馬特還得知鴉片王國在這裡被稱為「夢想之地」。沒有人真正知道邊界那邊到底是什麼樣,所以出現了許多有關殭屍奴隸和生活在城堡里的吸血鬼國王的傳說。丘帕卡·布拉絲在山裡神出鬼沒,不時地竄到阿茲特蘭這邊來吸食山羊的血。

那些沒看見自己父母被抓的孩子們堅信,他們的父母已經到達了美國。有些男孩子向馬特擔保說,他們只是在等著他們的父母來接他們過去,然後他們就全都可以幸福富有地生活在「夢想之地」的金色天堂里了。

馬特對此有所懷疑。農場巡邏隊非常厲害,並且阿爾·帕特隆告訴過他,也有同樣多的人從美國那邊跑過來。如果在北方曾經有過金色天堂的話,那麼現在也肯定不在了。

馬特幫著菲德里托做藥丸。這真是太不公平了,這個小男孩僅僅是因為比別的大孩子幹活慢,就被剝奪了食物。菲德里托對他大為崇拜,馬特都有點後悔自己的好意了。這個孩子讓他想起了小毛球。

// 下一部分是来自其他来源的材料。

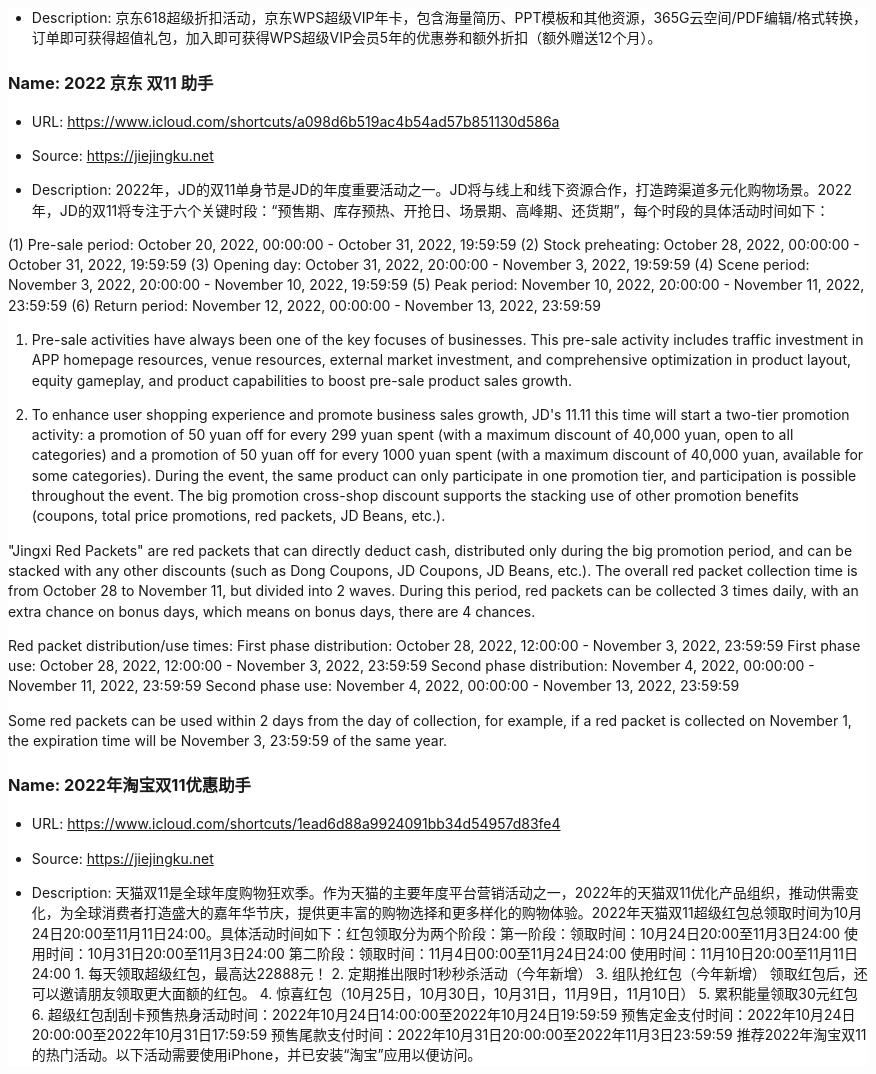 - Description: 京东618超级折扣活动，京东WPS超级VIP年卡，包含海量简历、PPT模板和其他资源，365G云空间/PDF编辑/格式转换，订单即可获得超值礼包，加入即可获得WPS超级VIP会员5年的优惠券和额外折扣（额外赠送12个月）。

### Name: 2022 京东 双11 助手

- URL: https://www.icloud.com/shortcuts/a098d6b519ac4b54ad57b851130d586a

- Source: https://jiejingku.net

- Description: 2022年，JD的双11单身节是JD的年度重要活动之一。JD将与线上和线下资源合作，打造跨渠道多元化购物场景。2022年，JD的双11将专注于六个关键时段：“预售期、库存预热、开抢日、场景期、高峰期、还货期”，每个时段的具体活动时间如下：

(1) Pre-sale period: October 20, 2022, 00:00:00 - October 31, 2022, 19:59:59
(2) Stock preheating: October 28, 2022, 00:00:00 - October 31, 2022, 19:59:59
(3) Opening day: October 31, 2022, 20:00:00 - November 3, 2022, 19:59:59
(4) Scene period: November 3, 2022, 20:00:00 - November 10, 2022, 19:59:59
(5) Peak period: November 10, 2022, 20:00:00 - November 11, 2022, 23:59:59
(6) Return period: November 12, 2022, 00:00:00 - November 13, 2022, 23:59:59

1. Pre-sale activities have always been one of the key focuses of businesses. This pre-sale activity includes traffic investment in APP homepage resources, venue resources, external market investment, and comprehensive optimization in product layout, equity gameplay, and product capabilities to boost pre-sale product sales growth.

2. To enhance user shopping experience and promote business sales growth, JD's 11.11 this time will start a two-tier promotion activity: a promotion of 50 yuan off for every 299 yuan spent (with a maximum discount of 40,000 yuan, open to all categories) and a promotion of 50 yuan off for every 1000 yuan spent (with a maximum discount of 40,000 yuan, available for some categories). During the event, the same product can only participate in one promotion tier, and participation is possible throughout the event. The big promotion cross-shop discount supports the stacking use of other promotion benefits (coupons, total price promotions, red packets, JD Beans, etc.).

"Jingxi Red Packets" are red packets that can directly deduct cash, distributed only during the big promotion period, and can be stacked with any other discounts (such as Dong Coupons, JD Coupons, JD Beans, etc.). The overall red packet collection time is from October 28 to November 11, but divided into 2 waves. During this period, red packets can be collected 3 times daily, with an extra chance on bonus days, which means on bonus days, there are 4 chances. 

Red packet distribution/use times:
First phase distribution: October 28, 2022, 12:00:00 - November 3, 2022, 23:59:59
First phase use: October 28, 2022, 12:00:00 - November 3, 2022, 23:59:59
Second phase distribution: November 4, 2022, 00:00:00 - November 11, 2022, 23:59:59
Second phase use: November 4, 2022, 00:00:00 - November 13, 2022, 23:59:59

Some red packets can be used within 2 days from the day of collection, for example, if a red packet is collected on November 1, the expiration time will be November 3, 23:59:59 of the same year.

### Name: 2022年淘宝双11优惠助手

- URL: https://www.icloud.com/shortcuts/1ead6d88a9924091bb34d54957d83fe4

- Source: https://jiejingku.net

- Description: 天猫双11是全球年度购物狂欢季。作为天猫的主要年度平台营销活动之一，2022年的天猫双11优化产品组织，推动供需变化，为全球消费者打造盛大的嘉年华节庆，提供更丰富的购物选择和更多样化的购物体验。2022年天猫双11超级红包总领取时间为10月24日20:00至11月11日24:00。具体活动时间如下：红包领取分为两个阶段：第一阶段：领取时间：10月24日20:00至11月3日24:00 使用时间：10月31日20:00至11月3日24:00 第二阶段：领取时间：11月4日00:00至11月24日24:00 使用时间：11月10日20:00至11月11日24:00 1. 每天领取超级红包，最高达22888元！ 2. 定期推出限时1秒秒杀活动（今年新增） 3. 组队抢红包（今年新增） 领取红包后，还可以邀请朋友领取更大面额的红包。 4. 惊喜红包（10月25日，10月30日，10月31日，11月9日，11月10日） 5. 累积能量领取30元红包 6. 超级红包刮刮卡预售热身活动时间：2022年10月24日14:00:00至2022年10月24日19:59:59 预售定金支付时间：2022年10月24日20:00:00至2022年10月31日17:59:59 预售尾款支付时间：2022年10月31日20:00:00至2022年11月3日23:59:59 推荐2022年淘宝双11的热门活动。以下活动需要使用iPhone，并已安装“淘宝”应用以便访问。
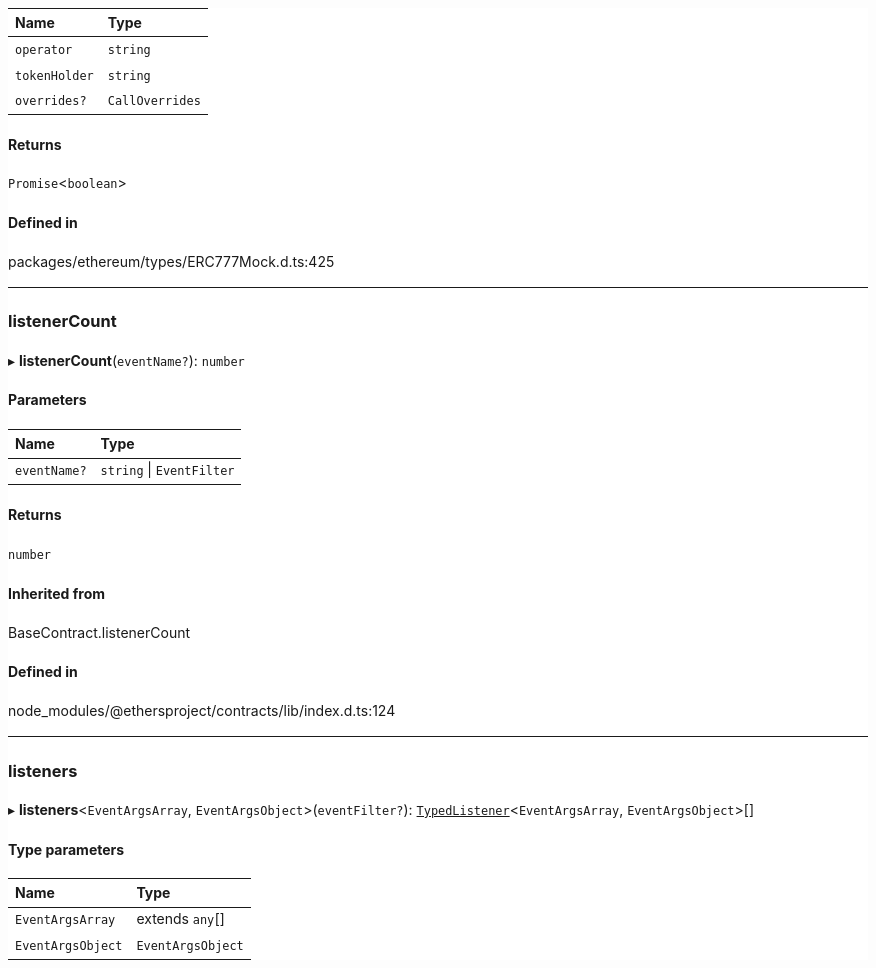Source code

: | Name | Type |
| :------ | :------ |
| `operator` | `string` |
| `tokenHolder` | `string` |
| `overrides?` | `CallOverrides` |

#### Returns

`Promise`<`boolean`\>

#### Defined in

packages/ethereum/types/ERC777Mock.d.ts:425

___

### listenerCount

▸ **listenerCount**(`eventName?`): `number`

#### Parameters

| Name | Type |
| :------ | :------ |
| `eventName?` | `string` \| `EventFilter` |

#### Returns

`number`

#### Inherited from

BaseContract.listenerCount

#### Defined in

node_modules/@ethersproject/contracts/lib/index.d.ts:124

___

### listeners

▸ **listeners**<`EventArgsArray`, `EventArgsObject`\>(`eventFilter?`): [`TypedListener`](../modules.md#typedlistener)<`EventArgsArray`, `EventArgsObject`\>[]

#### Type parameters

| Name | Type |
| :------ | :------ |
| `EventArgsArray` | extends `any`[] |
| `EventArgsObject` | `EventArgsObject` |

他們有半個小時休息時間吃午飯。首先,警衛檢查每個人上午的產量,然後他們拿來一蒸鍋的豆子,並開始分髮捲餅。在進食之前,孩子們必須背誦「五條好公民準則和四種正確思想的表現」。食物根據孩子們是否達到了他們的工作指標來分發。菲德里托這一次端著滿滿一碗豆子,眼淚汪汪地看著馬特。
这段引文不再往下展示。